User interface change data
======

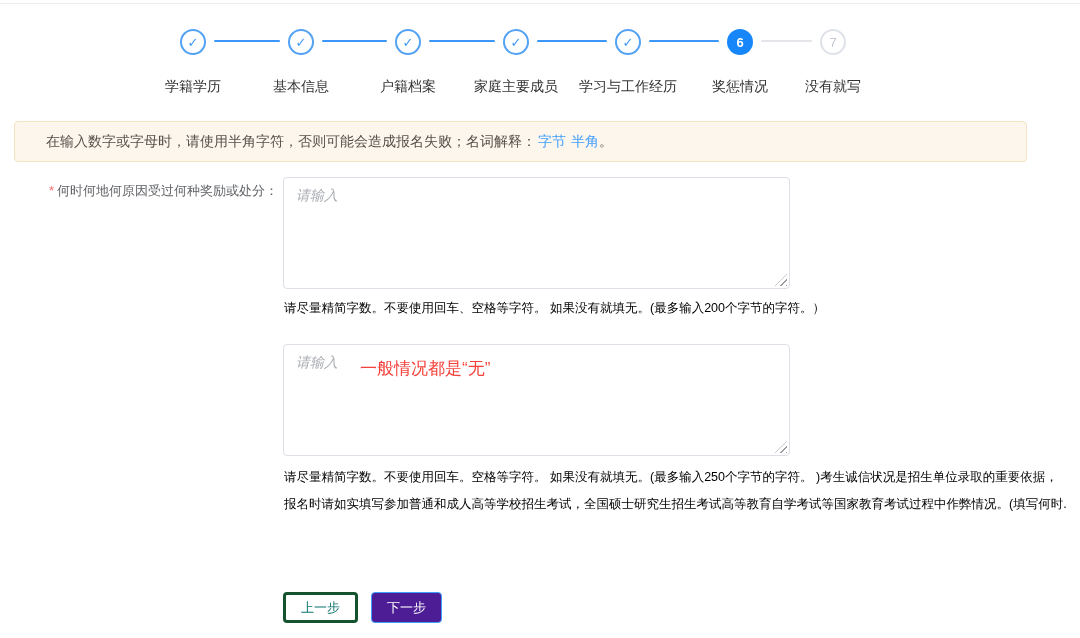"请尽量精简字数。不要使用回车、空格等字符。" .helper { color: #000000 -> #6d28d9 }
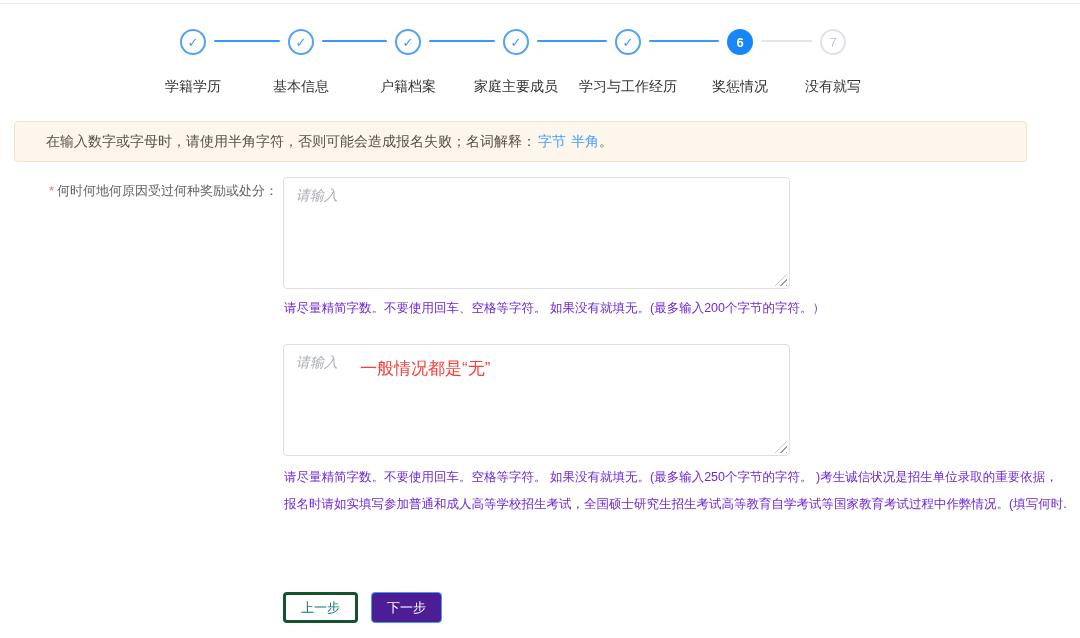"何地，参加何种考试，作弊事实)" div { html: none -> <div>何地，参加何种考试，作弊事实)</div> }
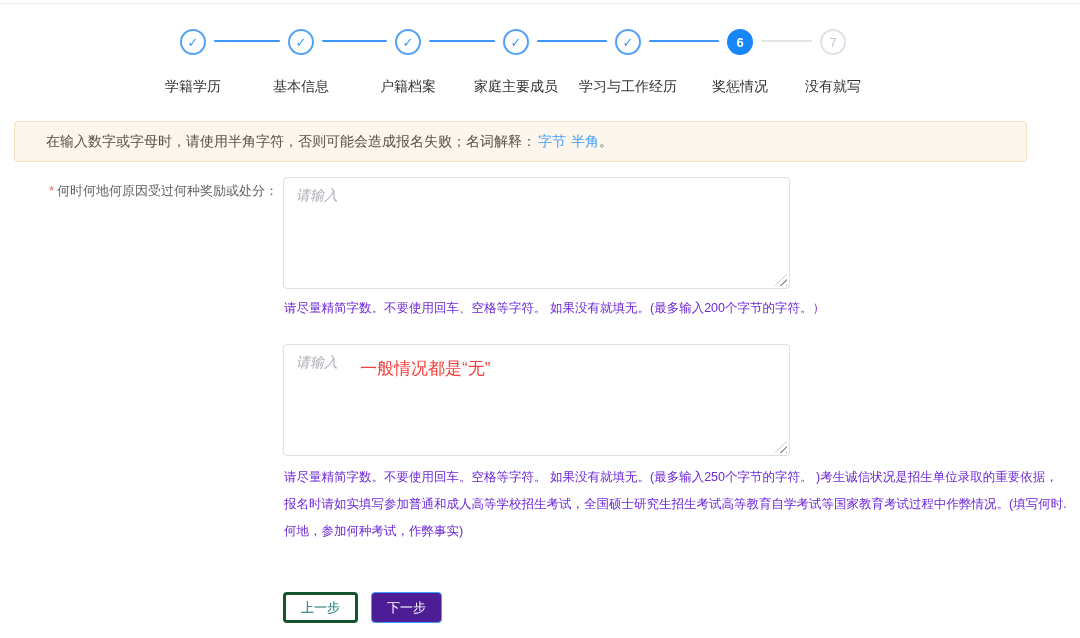"上一步" .btn.prev { border: 3px solid #14532d -> 1px solid #14532d; color: #0f766e -> #b91c1c }
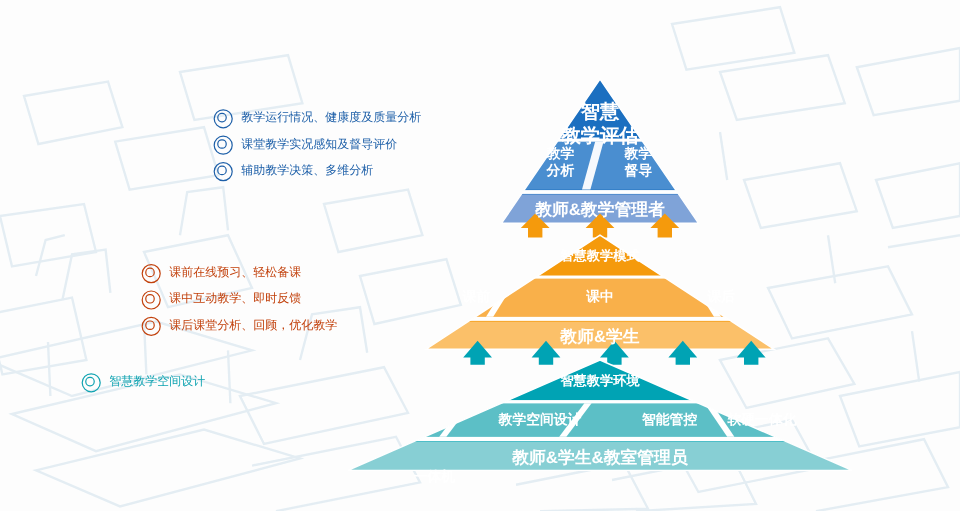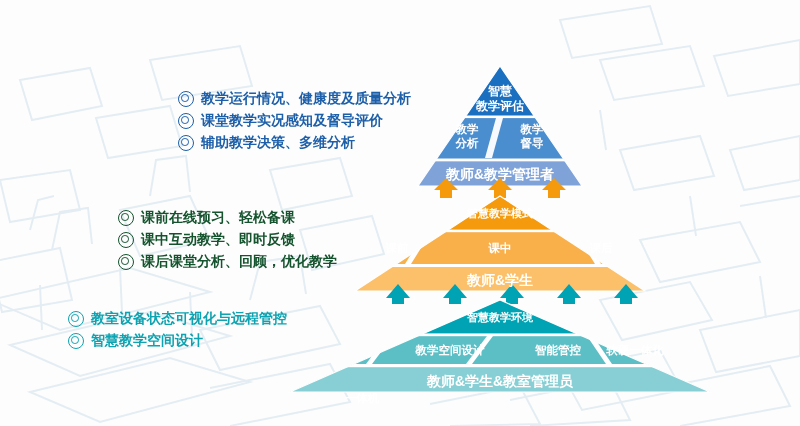"教学运行情况、健康度及质量分析" .bullet-group { font-size: 14px -> 10px; font-weight: bold -> normal }
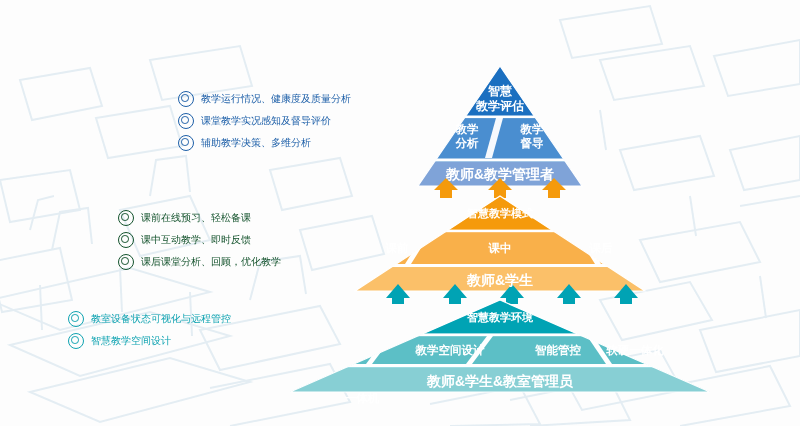"智慧" .lbl.apex { font-size: 12px -> 16px }
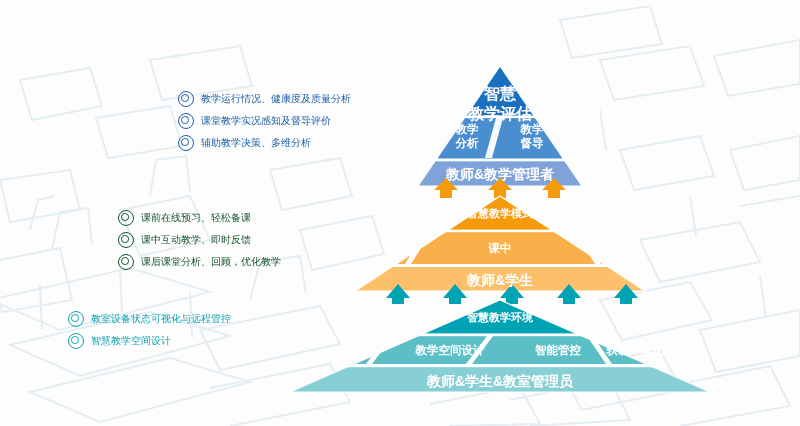"课前在线预习、轻松备课" #bullets-mode { color: #14532d -> #c2410c; top: 207px -> 217px }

======

• **Requirement**: What is needed here is an exact copy of the lines from the line containing "font-size: 14px ->" through the end of the records, with every picture left out.

• **Answer to this task**:
"教学运行情况、健康度及质量分析" .bullet-group { font-size: 14px -> 10px; font-weight: bold -> normal }
"智慧" .lbl.apex { font-size: 12px -> 16px }
"课前在线预习、轻松备课" #bullets-mode { color: #14532d -> #c2410c; top: 207px -> 217px }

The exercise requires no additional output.